■ What the task asks:
Output each entry that follows exactly. Images stay out.

■ Task data:
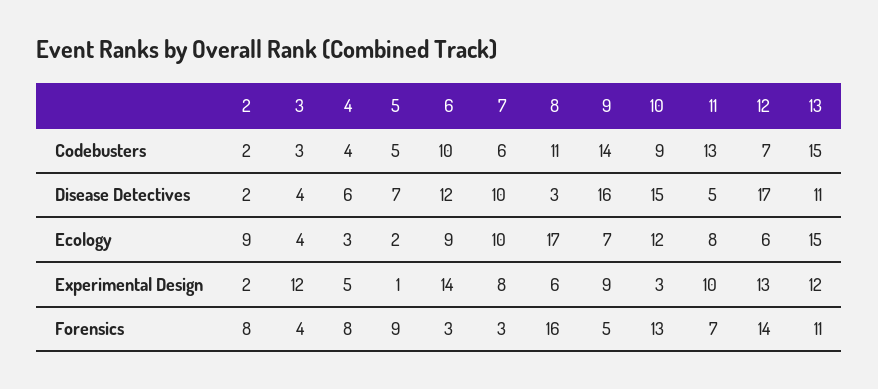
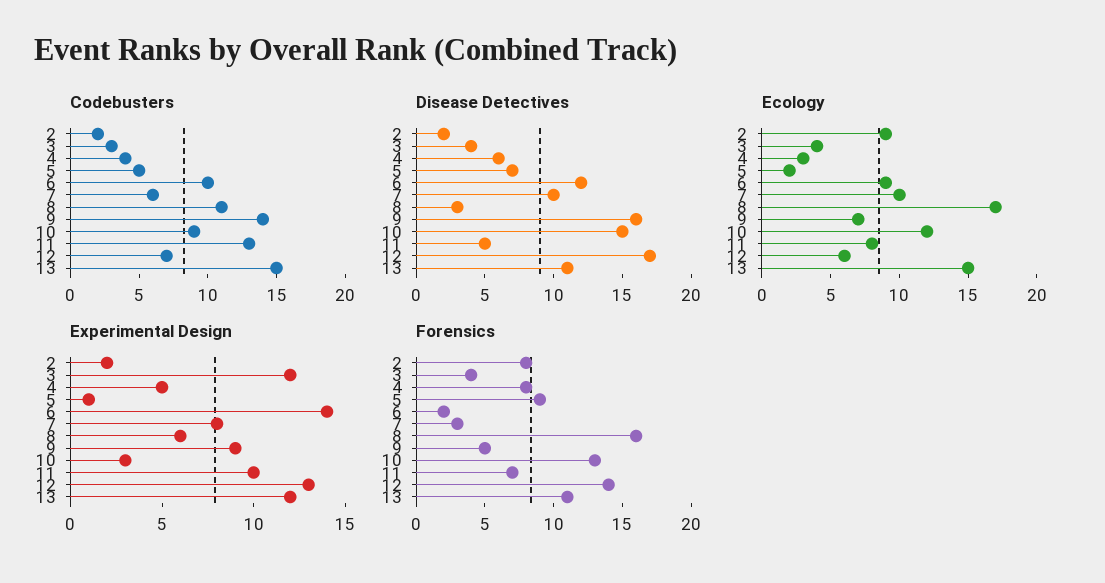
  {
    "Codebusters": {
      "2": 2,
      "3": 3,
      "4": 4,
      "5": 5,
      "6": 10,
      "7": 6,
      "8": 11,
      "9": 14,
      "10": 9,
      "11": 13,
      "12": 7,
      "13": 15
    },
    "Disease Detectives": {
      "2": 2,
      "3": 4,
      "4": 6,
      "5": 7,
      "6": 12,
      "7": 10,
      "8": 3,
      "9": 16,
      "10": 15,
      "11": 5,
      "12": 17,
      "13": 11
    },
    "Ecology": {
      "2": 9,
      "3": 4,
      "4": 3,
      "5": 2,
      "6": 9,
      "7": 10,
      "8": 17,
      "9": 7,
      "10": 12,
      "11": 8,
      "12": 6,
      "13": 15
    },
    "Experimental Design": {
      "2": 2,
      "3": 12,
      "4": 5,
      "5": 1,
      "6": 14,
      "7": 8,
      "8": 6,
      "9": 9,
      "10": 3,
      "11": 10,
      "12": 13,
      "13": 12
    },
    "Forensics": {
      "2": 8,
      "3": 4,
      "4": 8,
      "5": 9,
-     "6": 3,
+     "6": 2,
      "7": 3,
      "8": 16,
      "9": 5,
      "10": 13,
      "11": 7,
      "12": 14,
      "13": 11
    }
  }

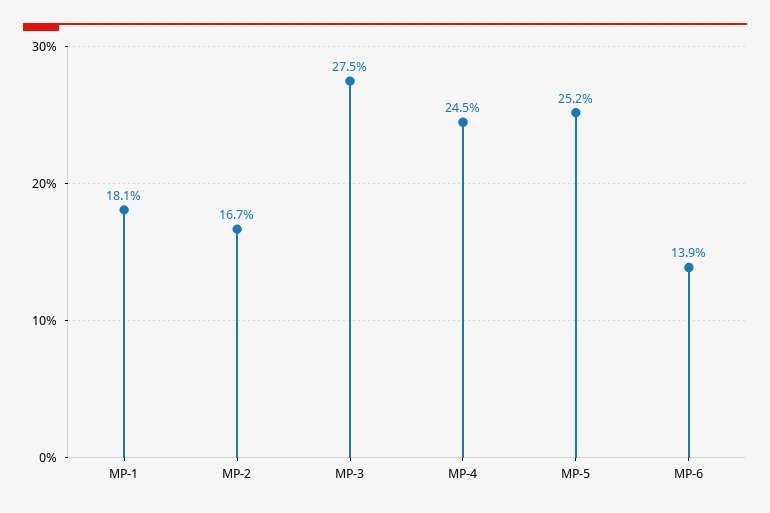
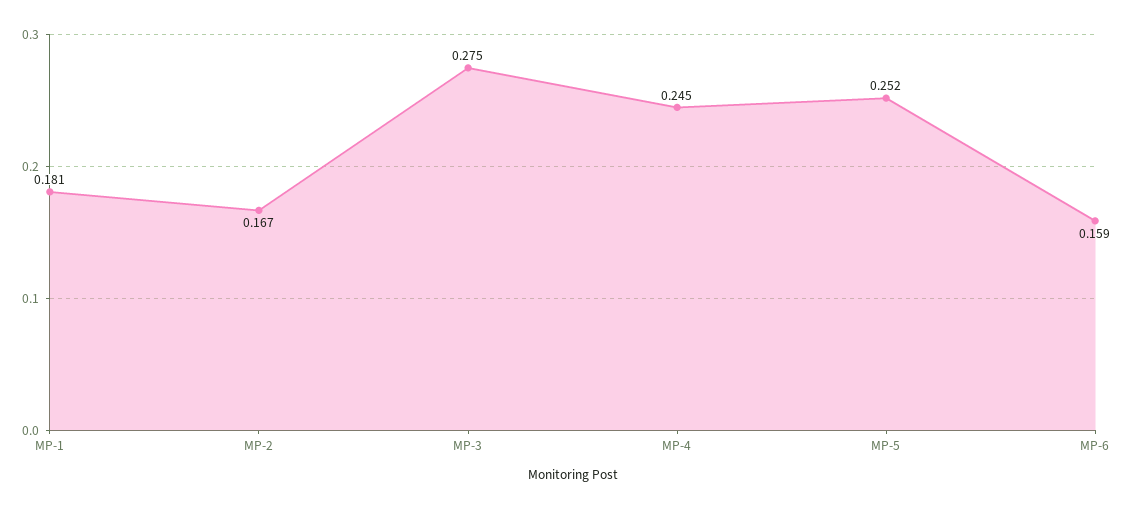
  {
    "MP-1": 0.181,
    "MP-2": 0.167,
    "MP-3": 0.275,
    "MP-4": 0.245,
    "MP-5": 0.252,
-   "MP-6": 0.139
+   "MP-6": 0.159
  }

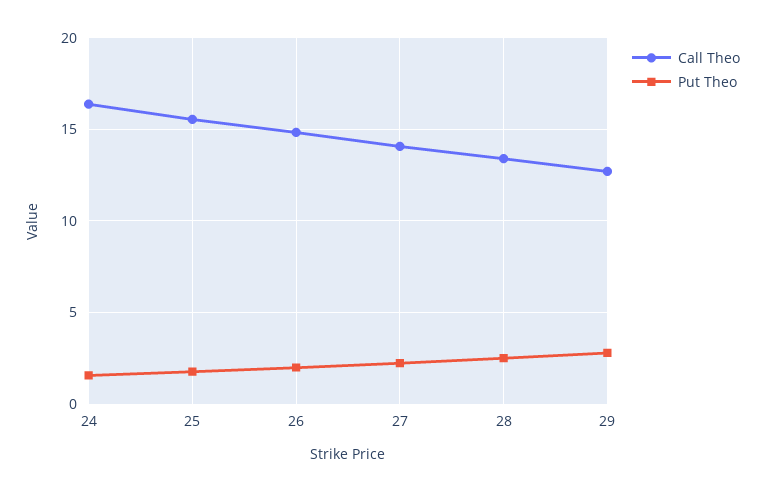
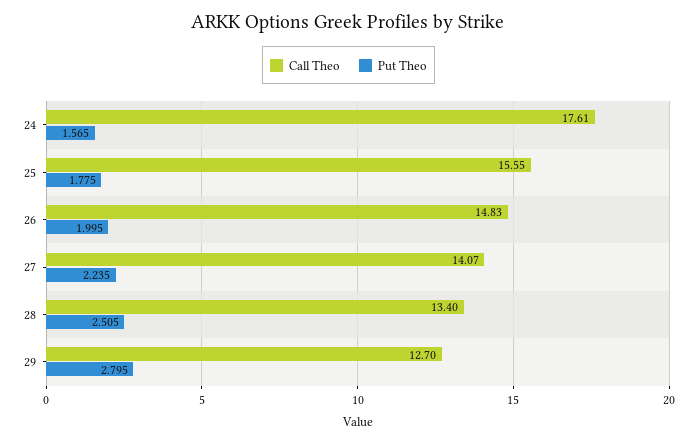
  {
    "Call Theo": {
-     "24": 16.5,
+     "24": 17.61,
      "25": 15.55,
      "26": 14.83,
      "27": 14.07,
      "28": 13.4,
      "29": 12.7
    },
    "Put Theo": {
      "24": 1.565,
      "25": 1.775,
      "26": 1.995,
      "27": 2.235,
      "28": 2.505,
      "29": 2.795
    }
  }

■ Answer space:
  {
    "Codebusters": {
      "2": 2,
      "3": 3,
      "4": 4,
      "5": 5,
      "6": 10,
      "7": 6,
      "8": 11,
      "9": 14,
      "10": 9,
      "11": 13,
      "12": 7,
      "13": 15
    },
    "Disease Detectives": {
      "2": 2,
      "3": 4,
      "4": 6,
      "5": 7,
      "6": 12,
      "7": 10,
      "8": 3,
      "9": 16,
      "10": 15,
      "11": 5,
      "12": 17,
      "13": 11
    },
    "Ecology": {
      "2": 9,
      "3": 4,
      "4": 3,
      "5": 2,
      "6": 9,
      "7": 10,
      "8": 17,
      "9": 7,
      "10": 12,
      "11": 8,
      "12": 6,
      "13": 15
    },
    "Experimental Design": {
      "2": 2,
      "3": 12,
      "4": 5,
      "5": 1,
      "6": 14,
      "7": 8,
      "8": 6,
      "9": 9,
      "10": 3,
      "11": 10,
      "12": 13,
      "13": 12
    },
    "Forensics": {
      "2": 8,
      "3": 4,
      "4": 8,
      "5": 9,
-     "6": 3,
+     "6": 2,
      "7": 3,
      "8": 16,
      "9": 5,
      "10": 13,
      "11": 7,
      "12": 14,
      "13": 11
    }
  }

  {
    "MP-1": 0.181,
    "MP-2": 0.167,
    "MP-3": 0.275,
    "MP-4": 0.245,
    "MP-5": 0.252,
-   "MP-6": 0.139
+   "MP-6": 0.159
  }

  {
    "Call Theo": {
-     "24": 16.5,
+     "24": 17.61,
      "25": 15.55,
      "26": 14.83,
      "27": 14.07,
      "28": 13.4,
      "29": 12.7
    },
    "Put Theo": {
      "24": 1.565,
      "25": 1.775,
      "26": 1.995,
      "27": 2.235,
      "28": 2.505,
      "29": 2.795
    }
  }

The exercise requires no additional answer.